By the way, I neglected error-handling in the first version of that gist, so please revisit to get the latest.

deckarep commented 7 years ago

I have a use case where @rakyll's original issue still stands. I am generating video transcoding pub messages every time a new file is added to Google Cloud Storage...this means that Google PubSub will send these events as fast as it can to my Compute fleet of instances which want to work on the load in a bounded fashion (otherwise they are easily overwhelmed). Each instance is capable of processing say 5 transcoding messages in parallel but the problem is the current API doesn't seem to provide a way to consume from Google PubSub as needed...this is where a proper blocking api would be nice for receiving subscriptions.

I don't think one can claim that this service maps to Amazon's SQS when this type of behavior is not well supported.

jba commented 7 years ago

Try setting Subscription.ReceiveSettings.MaxOutstandingMessages to 5. Let us know if that isn't what you want.
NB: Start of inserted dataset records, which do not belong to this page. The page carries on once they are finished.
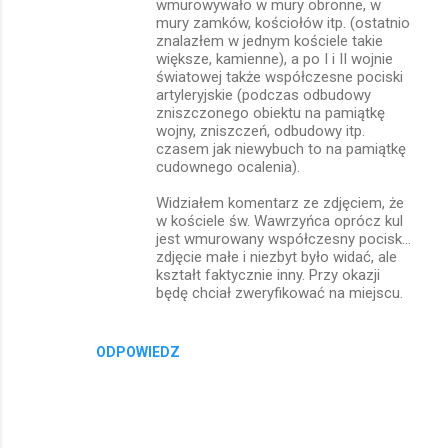
wmurowywało w mury obronne, w
mury zamków, kościołów itp. (ostatnio
znalazłem w jednym kościele takie
większe, kamienne), a po I i II wojnie
światowej także współczesne pociski
artyleryjskie (podczas odbudowy
zniszczonego obiektu na pamiątkę
wojny, zniszczeń, odbudowy itp.
czasem jak niewybuch to na pamiątkę
cudownego ocalenia).
Widziałem komentarz ze zdjęciem, że
w kościele św. Wawrzyńca oprócz kul
jest wmurowany współczesny pocisk...
zdjęcie małe i niezbyt było widać, ale
kształt faktycznie inny. Przy okazji
będę chciał zweryfikować na miejscu.
ODPOWIEDZ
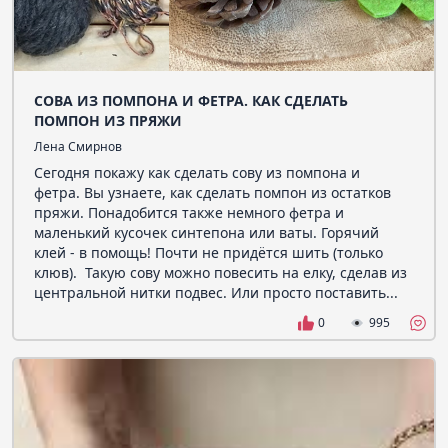
СОВА ИЗ ПОМПОНА И ФЕТРА. КАК СДЕЛАТЬ
ПОМПОН ИЗ ПРЯЖИ
Лена Смирнов
Сегодня покажу как сделать сову из помпона и
фетра. Вы узнаете, как сделать помпон из остатков
пряжи. Понадобится также немного фетра и
маленький кусочек синтепона или ваты. Горячий
клей - в помощь! Почти не придётся шить (только
клюв). Такую сову можно повесить на елку, сделав из
центральной нитки подвес. Или просто поставить...
0
995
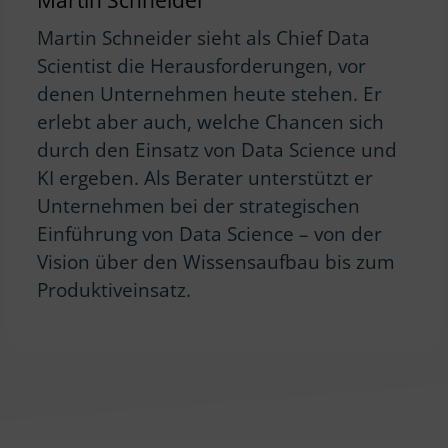
Martin Schneider sieht als Chief Data
Scientist die Herausforderungen, vor
denen Unternehmen heute stehen. Er
erlebt aber auch, welche Chancen sich
durch den Einsatz von Data Science und
KI ergeben. Als Berater unterstützt er
Unternehmen bei der strategischen
Einführung von Data Science – von der
Vision über den Wissensaufbau bis zum
Produktiveinsatz.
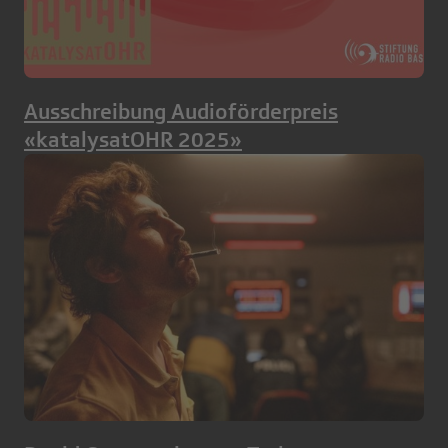
Ausschreibung Audioförderpreis
«katalysatOHR 2025»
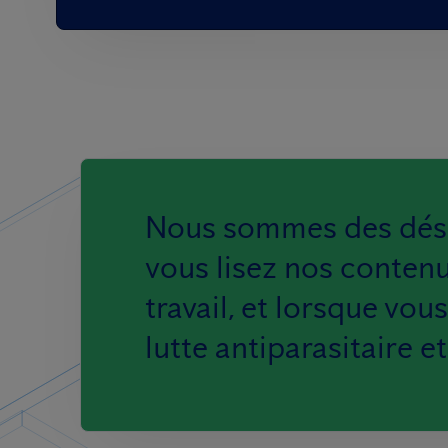
Nous sommes des dési
vous lisez nos contenu
travail, et lorsque vo
lutte antiparasitaire e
deckarep commented 7 years ago

Ah yes! I should have circled back on this thread. Yesterday I tried that setting and that's exactly what I needed to bound the work to something usable. My only comment is that this setting should be more prevalent in the docs and also maybe highlight an example of when this situation is appropriate. Thanks for getting back to me @jba!

jba commented 7 years ago

https://code-review.googlesource.com/12930 adds an example.

Not going to close this issue, since I think others might still be unhappy. @rakyll @bradleyfalzon have you guys made your peace with this, or is it still a source of pain?

rakyll commented 7 years ago

@jba, ReceiveSettings significantly improved my case. Thanks for the additional examples.

bradleyfalzon commented 7 years ago

I've also settled on ReceiveSettings for the moment, however, the comment I'm afraid things will only get worse when the StreamingPull API becomes available. in https://github.com/GoogleCloudPlatform/google-cloud-go/issues/569#issuecomment-287763458 leads me to believe this isn't the correct solution for the long term? I tried to clarify this in my comment https://github.com/GoogleCloudPlatform/google-cloud-go/issues/566#issuecomment-288052361 which lead to the recommended solution being the gist https://gist.github.com/jba/9a0d3e6aa2561274cf5d428ae0af2c97.

I still feel having to implement all this ourselves, for what I thought was a relatively normal pattern is a little strange, but the gist does provide the starting point for our own implementation so I'm somewhat satisfied that I can implement this functionality myself now. But the last few messages seemed to suggest using ReceiveSettings is OK - which didn't seem like that was a good long term solution?

pongad commented 7 years ago

@bradleyfalzon The answer is somewhat complex. Please bear with me.

We want to move the client library to streaming eventually, because it will be faster. Unfortunately, in streaming we don't have complete control over the number of messages we pull. For this reason, we cannot say "only pull 1".

If you set ReceiveSettings.MaxOutstandingMessages to 5, the client might pull more than 5 messages, but it will take care to never run more than 5 callbacks concurrently. Limiting the number of callbacks makes sure we don't overwhelm your machines. Since we can pull more messages than we can concurrently process, the latency of some messages will be higher: it's just waiting around and not delivered to other machines. On the other hand, the overall throughput should improve, since your CPU should spend less time idle. If this trade-off works for you, ReceiveSettings is probably the right choice.

On the other hand, if you require that all pulled messages should be immediate processed and no message should be waiting around, the high-performance client unfortunately doesn't support this use case. The gist you linked should work well enough though.

Does this answer your question? Please let me know if I can help more!

bradleyfalzon commented 7 years ago

Thanks @pongad, the response helps clarify the subtle difference. In my case, I certainly only want to pull one message at a time, to leave other systems the ability to handle the remaining messages.

jba commented 7 years ago

Closing this. We've established that the cloud.google.com/go/pubsub package will not support certain use cases, by design, but there are alternatives using lower-level clients.